Nell’ultimo incontro, prima delle vacanze estive, il tema discusso dal professor Pietro Pontremoli, esperto di Counseling, ha avuto come fulcro la questione del “politicamente corretto”.
Sono decenni che l’espressione è nota ed è spesso utilizzata in una maniera inappropriata, quasi come un’arma di difesa per giustificare un’opinione, ritenuta un po’ eccessiva.
Innanzitutto, va precisato che il concetto di cosa sia politicamente accettabile sia molto cambiato negli anni. Se da una parte vi è più attenzione ad un utilizzo di alcune espressioni, soprattutto riferite alla razza e al genere, dall’altra, durante, ad esempio, le sessioni politiche in Parlamento, è evidente come, anche gli onorevoli più raffinati, si lascino andare a modi di fare alquanto discutibili.
Una domanda da porsi, che spesso diamo per scontata, è che cosa sia un linguaggio.
Il primo principio da sottolineare è che lingua e linguaggio non sono sinonimi. Esso comprende modi di esprimersi non solo testuali. Il filosofo tedesco, Martin Heidegger afferma che il linguaggio è la casa dell’essere, poiché introduce noi agli altri, come un biglietto di visita personale e categorizza gli individui, a seconda della loro formazione e interessi.
Un titolo di libro che fa riflettere, senza essere pro o contro i totalitarismi, è La lingua del Terzo Reich, che analizza come le autorità tedesche comunicavano con i membri del Reich, ovvero lo stato creato da Adolf Hitler, in un modo solo loro noto e anche piuttosto breve, come è possibile notare nell’altro famoso libro, redatto dallo stesso Hitler, Mein Kampf. I tedeschi, infatti, utilizzano frasi brevi, ma con vocaboli lunghi, poiché, per esprimere un concetto, loro uniscono due o tre sostantivi. Lo scopo delle parole utilizzate dimostra lo scopo elevato di manipolare e omologare il pensiero delle masse. La forza plasmatica era dirompente e, spesso, gli interlocutori non erano più in grado di comprendere la differenza tra cosa significasse pace nel mondo e un’esistenza in guerra.
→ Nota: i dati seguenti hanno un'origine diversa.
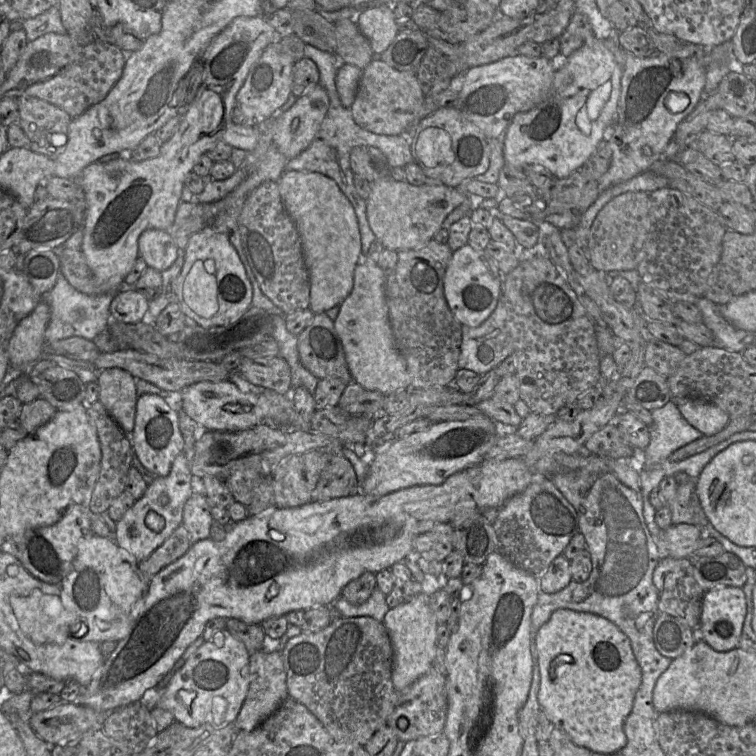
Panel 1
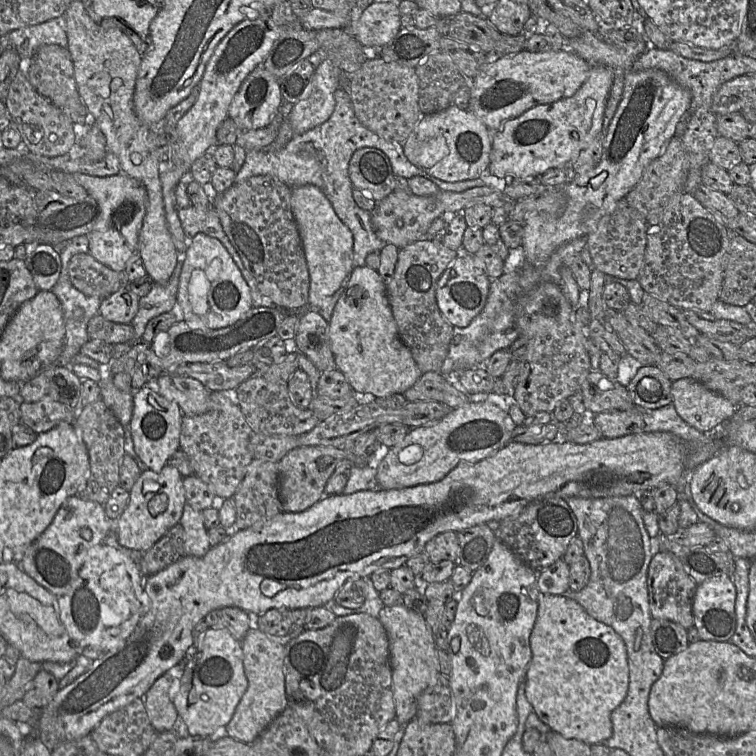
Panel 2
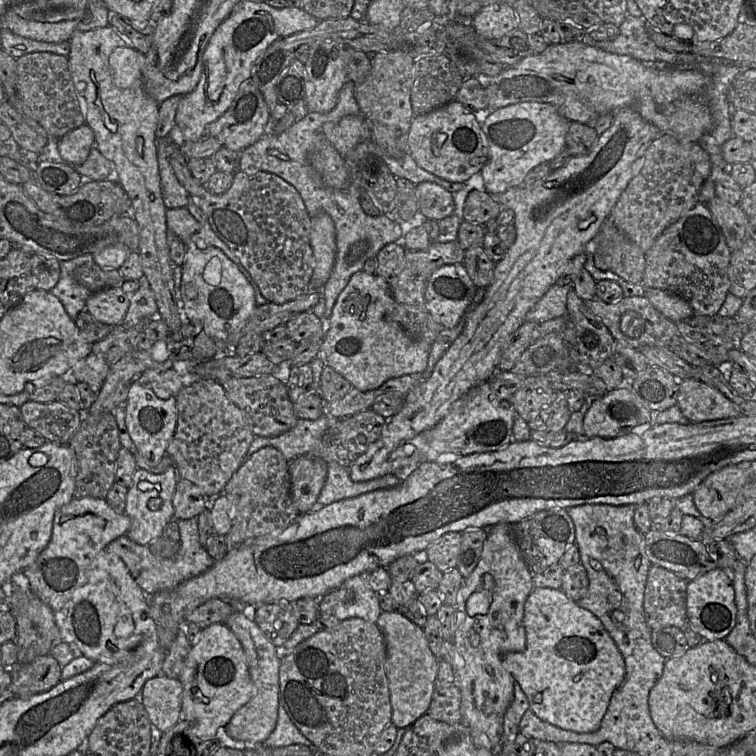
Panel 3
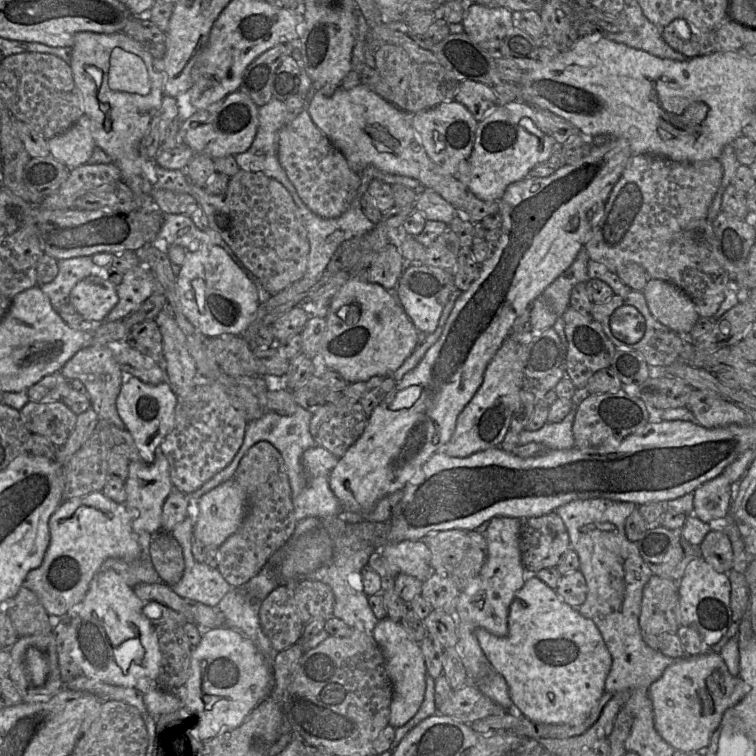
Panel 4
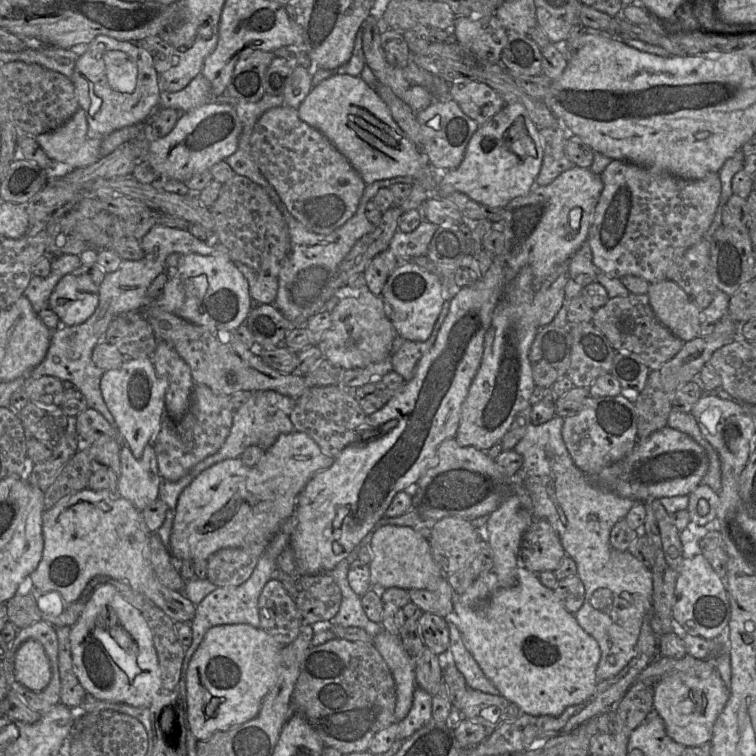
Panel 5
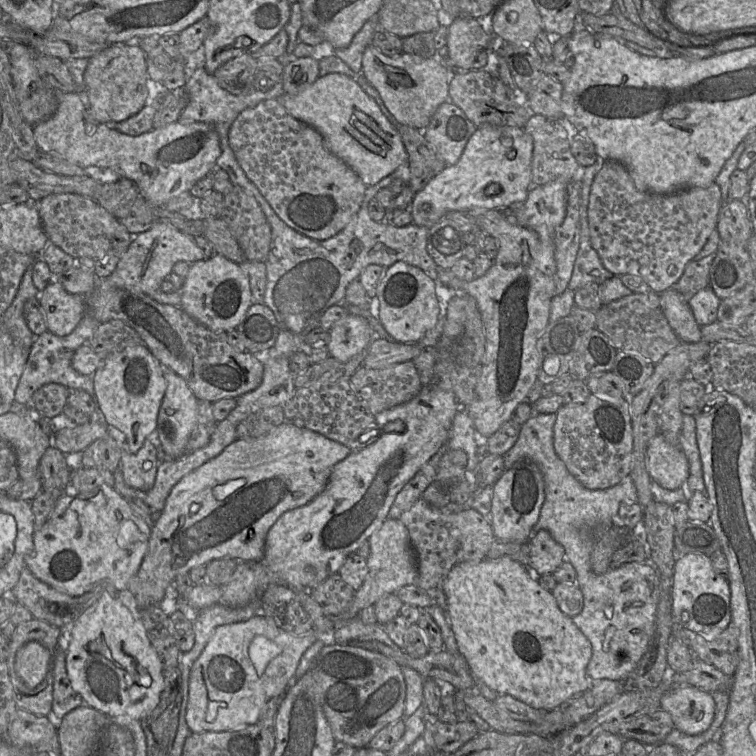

Per quanto riguarda l’Italia, il primo politico che, ancora oggi, è riconosciuto come uno degli uomini più carismatici del Paese, Silvio Berlusconi, aiutato anche dal lavoro che già svolgeva, si era già presentato alle prime elezioni come un’abile comunicatore: egli sapeva coinvolgere le masse e attualizzava o personalizzava espressioni come discesa in campo, che, in realtà, appartenevano ad altri ambienti semantici.
In ogni conversazione, una parola può nascondere un mondo. Un esempio ne è il gergo giovanile, soprattutto da quando, con l’utilizzo di videogiochi, in modalità multiplayer, con i quali un italiano si trova sfidare un coetaneo che può vivere dall’altra parte del mondo, essi mediano le loro limitate conoscenze linguistiche, nel caso in cui vi fossero, italianizzando un vocabolo inglese, come to hit, che significa “colpire”.
Non è un caso se le generazioni sopra i quarant’anni anni faticano già ad apprendere i modi con cui comunicano i più giovani: anche se non corretto grammaticalmente, il loro gergo è, a tutti gli effetti, un linguaggio, esso è a tutti gli effetti un linguaggio poiché, come insieme di segni, compresi tra più persona, ne presenta i requisiti. Inoltre, un consiglio è non fermarsi mai al titolo di un articolo o di un libro, che può apparire poco convincente: spesso, questo è un espediente per catturare l’attenzione delle masse, anche in un modo che possa, inizialmente, infastidire, ma, se si prosegue all’interno, si può scoprire contenuti interessanti.
Infine, un auspicio al ritorno delle vecchie e buone maniere, compresa quelle di esprimersi in un linguaggio nazionale corretto, evitando il più possibile il turpiloquio. Chiediamo un’oasi nel deserto? A farci compagnia vi è anche il desiderio del celebre giornalista, Corrado Augias, il cui sostegno non è da poco.